= Consignes de l'exercice =
**a)** Recopiez à l'identique le passage de l'extrait sur l'abus de majorité qui va de « Monsieur Jean-Pierre S. fait » à « de la société. ».
**b)** Rédigez la suite de l'extrait sur l'abus de majorité à partir de sa dernière phrase.

La société FCO SAS soutient qu'il ne peut y avoir de violation du Pacte de famille, celui-ci ne s'appliquant que « tant que Monsieur Jean-Pierre S. serait Président de FCO SAS » et que les appelantes confondent l'intérêt social et leur propre intérêt. Elle soutient que la famille S. ne doit pas être confondue avec la société FCO SAS.

Thomas S. indique qu'il ne peut seul être l'auteur d'un abus de majorité, que les appelantes n'apportent pas la preuve de ce que la délibération contestée favorise Jean-Pierre S., que la lettre du Pacte de famille a parfaitement été respectée et que ses soeurs n'établissent pas que leur révocation serait contraire à l'intérêt social.

Monsieur Jean-Pierre S. fait valoir que les éléments constitutifs de l'abus de majorité ne sont pas caractérisés, qu'il n'y a a pas eu de "manoeuvres artificielles et frauduleuses" afin de frauder les droits de Marie et Emmanuèle S. et que leur révocation n'est pas contraire à l'intérêt général de la société.

Deux éléments cumulatifs sont nécessaires pour constituer un abus de majorité. La décision doit avoir été prise contrairement à l'intérêt social et dans l'unique dessein de favoriser les membres de la majorité au détriment des membres de la minorité. Il appartient à celui qui se prévaut d'un abus de majorité de l'établir.

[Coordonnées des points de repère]
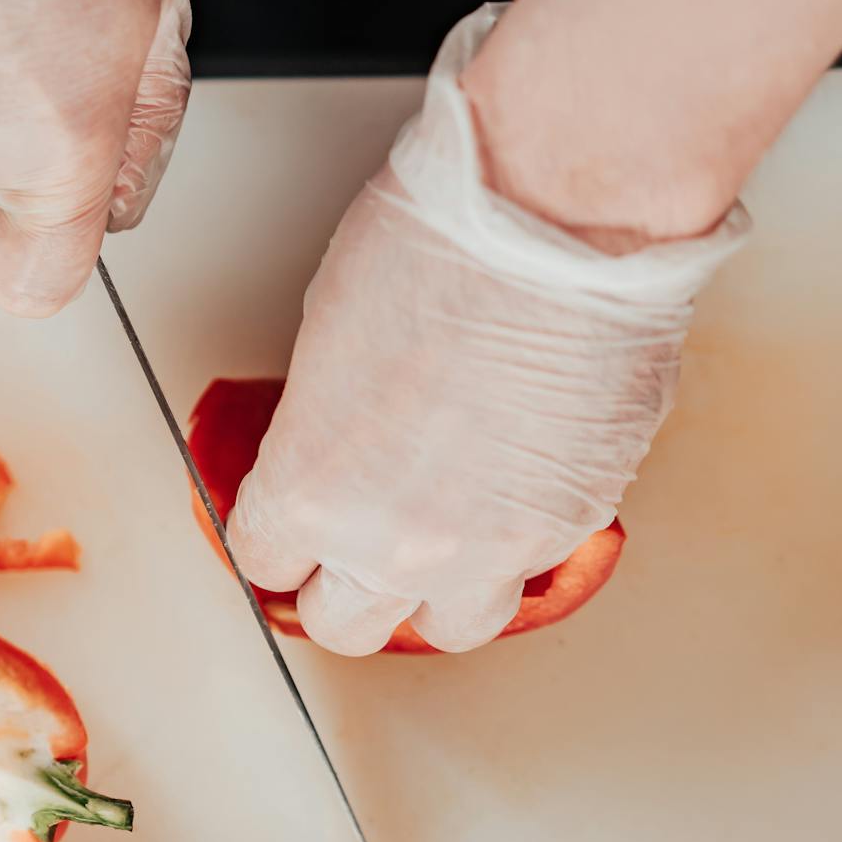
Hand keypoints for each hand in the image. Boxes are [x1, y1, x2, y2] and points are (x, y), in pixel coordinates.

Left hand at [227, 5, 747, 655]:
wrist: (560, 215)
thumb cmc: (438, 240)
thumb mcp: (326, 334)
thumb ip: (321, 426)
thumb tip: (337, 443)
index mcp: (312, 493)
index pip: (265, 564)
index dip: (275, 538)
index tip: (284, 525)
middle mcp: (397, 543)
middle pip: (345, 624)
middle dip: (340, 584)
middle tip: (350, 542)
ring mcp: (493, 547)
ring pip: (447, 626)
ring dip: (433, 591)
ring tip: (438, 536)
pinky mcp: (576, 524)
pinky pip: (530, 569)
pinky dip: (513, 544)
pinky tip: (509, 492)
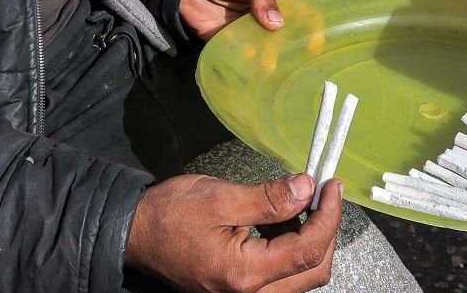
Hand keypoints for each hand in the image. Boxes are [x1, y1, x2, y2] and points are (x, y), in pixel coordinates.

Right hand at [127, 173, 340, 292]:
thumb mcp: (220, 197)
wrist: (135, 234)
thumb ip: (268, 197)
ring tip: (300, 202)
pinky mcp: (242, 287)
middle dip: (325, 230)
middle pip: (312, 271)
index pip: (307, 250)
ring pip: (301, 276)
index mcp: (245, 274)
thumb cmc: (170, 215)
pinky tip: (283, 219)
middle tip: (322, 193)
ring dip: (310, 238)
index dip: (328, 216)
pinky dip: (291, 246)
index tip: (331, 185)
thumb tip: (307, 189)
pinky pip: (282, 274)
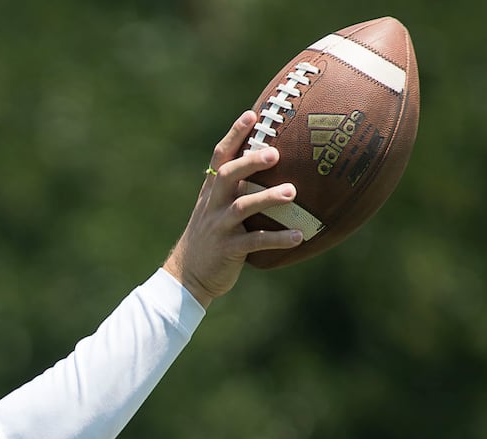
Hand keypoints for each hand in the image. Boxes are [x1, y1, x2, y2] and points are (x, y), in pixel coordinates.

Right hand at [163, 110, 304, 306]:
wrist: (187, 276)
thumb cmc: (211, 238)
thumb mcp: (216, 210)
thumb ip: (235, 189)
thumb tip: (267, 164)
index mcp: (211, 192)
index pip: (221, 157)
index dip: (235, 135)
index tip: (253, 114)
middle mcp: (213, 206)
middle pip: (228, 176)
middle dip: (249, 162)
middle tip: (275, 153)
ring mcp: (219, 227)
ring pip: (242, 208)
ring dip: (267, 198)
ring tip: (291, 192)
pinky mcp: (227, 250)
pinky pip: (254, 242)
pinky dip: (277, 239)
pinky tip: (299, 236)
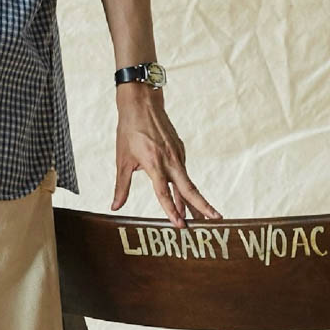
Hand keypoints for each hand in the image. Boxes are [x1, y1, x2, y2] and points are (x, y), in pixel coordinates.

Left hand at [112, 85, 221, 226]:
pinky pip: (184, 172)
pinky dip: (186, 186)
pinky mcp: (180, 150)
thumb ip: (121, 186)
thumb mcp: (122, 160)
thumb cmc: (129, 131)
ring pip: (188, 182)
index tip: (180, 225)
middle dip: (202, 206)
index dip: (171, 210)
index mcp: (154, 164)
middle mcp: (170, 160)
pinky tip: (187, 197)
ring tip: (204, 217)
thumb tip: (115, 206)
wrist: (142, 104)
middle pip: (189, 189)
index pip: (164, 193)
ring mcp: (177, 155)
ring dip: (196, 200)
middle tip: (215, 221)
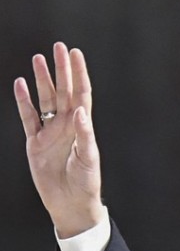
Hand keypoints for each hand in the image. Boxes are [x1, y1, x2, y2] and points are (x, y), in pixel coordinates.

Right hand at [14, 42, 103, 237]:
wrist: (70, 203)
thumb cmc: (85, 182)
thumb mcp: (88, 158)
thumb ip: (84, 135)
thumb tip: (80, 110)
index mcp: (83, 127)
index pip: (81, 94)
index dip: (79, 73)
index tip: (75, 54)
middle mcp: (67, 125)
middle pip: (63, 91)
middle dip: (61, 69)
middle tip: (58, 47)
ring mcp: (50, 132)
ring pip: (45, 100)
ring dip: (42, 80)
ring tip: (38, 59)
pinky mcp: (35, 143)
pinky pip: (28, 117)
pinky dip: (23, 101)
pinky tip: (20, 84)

= Réponses aux exercices =
**a)**
Monsieur Jean-Pierre S. fait valoir que les éléments constitutifs de l'abus de majorité ne sont pas caractérisés, qu'il n'y a a pas eu de "manoeuvres artificielles et frauduleuses" afin de frauder les droits de Marie et Emmanuèle S. et que leur révocation n'est pas contraire à l'intérêt général de la société.

**b)**
Sur la première condition la cour considère que c'est à juste titre que les premiers juges ont rappelé que la somme des intérêts particuliers de chacun des associés ne s'assimile pas à l'intérêt général. L'intérêt social ne peut être déterminé par le seul intérêt familial, telle la nécessité de maintenir la cohérence familiale, quand bien même l'actionnariat serait uniquement détenu par la famille. Ainsi, la révocation du mandat de deux membres de la famille est insuffisante à établir une contrariété à l'intérêt de la société sauf à considérer que les deux mandataires sociaux étaient indispensables à la bonne marche de la société ce qui n'est pas soutenu en l'espèce. Sur ce point il n'est pas inutile de souligner que Mesdames Marie et Emmanuèle S. ont chacune une autre activité qui les tient éloignées de la France alors que Monsieur Thomas S. assure depuis plusieurs années avec son père la direction opérationnelle quotidienne de l'entreprise.

La cour constate au surplus qu'il est inexact d'affirmer que l'intérêt général de la société a été défini par les actionnaires comme exigeant que la direction et la gestion des affaires soient assurés par les membres de la famille alors que l'article 2 des statuts de FCO SAS, relatif à l'objet de la société a été modifié en 2013 pour ne plus mentionner "le contrôle, la direction stratégique et l'animation commune des membres de la famille S." disposition qui figurait dans les statuts de 2004.

Enfin, il convient de constater que les membres de la famille S. ne s'accordaient plus sur la gouvernance de l'entreprise et sur son projet de développement. En effet, la proposition de Marie S. de créer en 2012 un Family Office avait été finalement de facto rejeté par Messieurs Jean-Pierre et Thomas S. et, de même, la tentative de Messieurs Jean-Pierre et Thomas S. de modifier la gouvernance de l'entreprise en 2013 en y introduisant un Comité des Sages composé de personnes tierces à la famille avait été refusé par Mesdames Marie et Emmanuèle S..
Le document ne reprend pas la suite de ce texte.